The New-York Historical Society (NYHS) announced plans for a $140m expansion of its building on Central Park West to accommodate additional programming, underground library storage and a home for a planned American LGBTQ+ Museum.
The expansion, paid for in part by a $35 million grant from New York’s cultural affairs office, will add more than 70,000 square feet of additional space for the Historical Society and the newly created American LGBTQ+ Museum, which will take up the entire fourth floor of a planned five-story addition. The addition will rise on an adjacent lot on West 76th Street that the institution acquired in 1937, and completion is projected in 2024.
The Historical Society’s classrooms will also get significantly more space to house an education center for the Academy for American Democracy education initiative, which offers resources to 30,000 public school students throughout the city.
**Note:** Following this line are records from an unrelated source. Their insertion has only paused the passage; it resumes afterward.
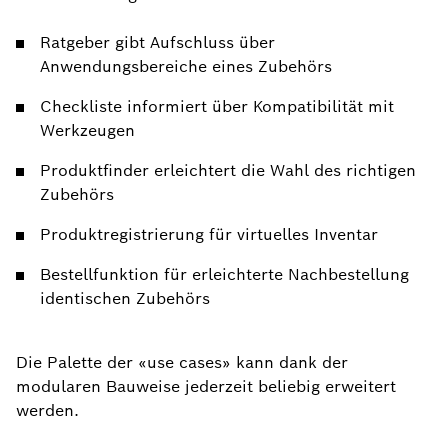
Ratgeber gibt Aufschluss über
Anwendungsbereiche eines Zubehörs
Checkliste informiert über Kompatibilität mit
Werkzeugen
Produktfinder erleichtert die Wahl des richtigen
Zubehörs
Produktregistrierung für virtuelles Inventar
Bestellfunktion für erleichterte Nachbestellung
identischen Zubehörs
Die Palette der «use cases» kann dank der
modularen Bauweise jederzeit beliebig erweitert
werden.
New galleries will also serve graduate students in the New-York Historical Society’s Master of Arts in Museum Studies program, which aims to diversify the city’s cultural workforce.
“We look forward to bringing a dynamic new museum to life within this cherished, deeply respected and growing New York City landmark,” Richard Burns, the board chairman of the fledgling museum, said in a statement. He said that planners were committed to “building a thoughtful, welcoming, queer and inclusive experience” for visitors.
The board chair of the forthcoming American LGBTQ+ Museum, Richard Burns, told that the project has been in the works since 2017, when a group of local activists came up with the idea. In 2018 the nascent board of directors began raising money and settled on a museum charter in 2019.
In an email to Artnet News, the Leslie-Lohman Museum said “since 1969, just weeks before the Stonewall uprising, Leslie-Lohman has been exhibiting and preserving LGBTQ+ art and championing the visions of queer artists, while building a unique collection of over 30,000 artworks. It’s exciting to welcome new initiatives and institutions centering queer histories and cultures.”
The expansion will be helmed by Robert A.M. Stern Architects and move the museums into a 10,000-square-foot lot that Historical Society trustees purchased in 1937. The expansion is planned as a “phased project,” with the first beginning in summer 2022. Museum officials hope to have the work done by 2024.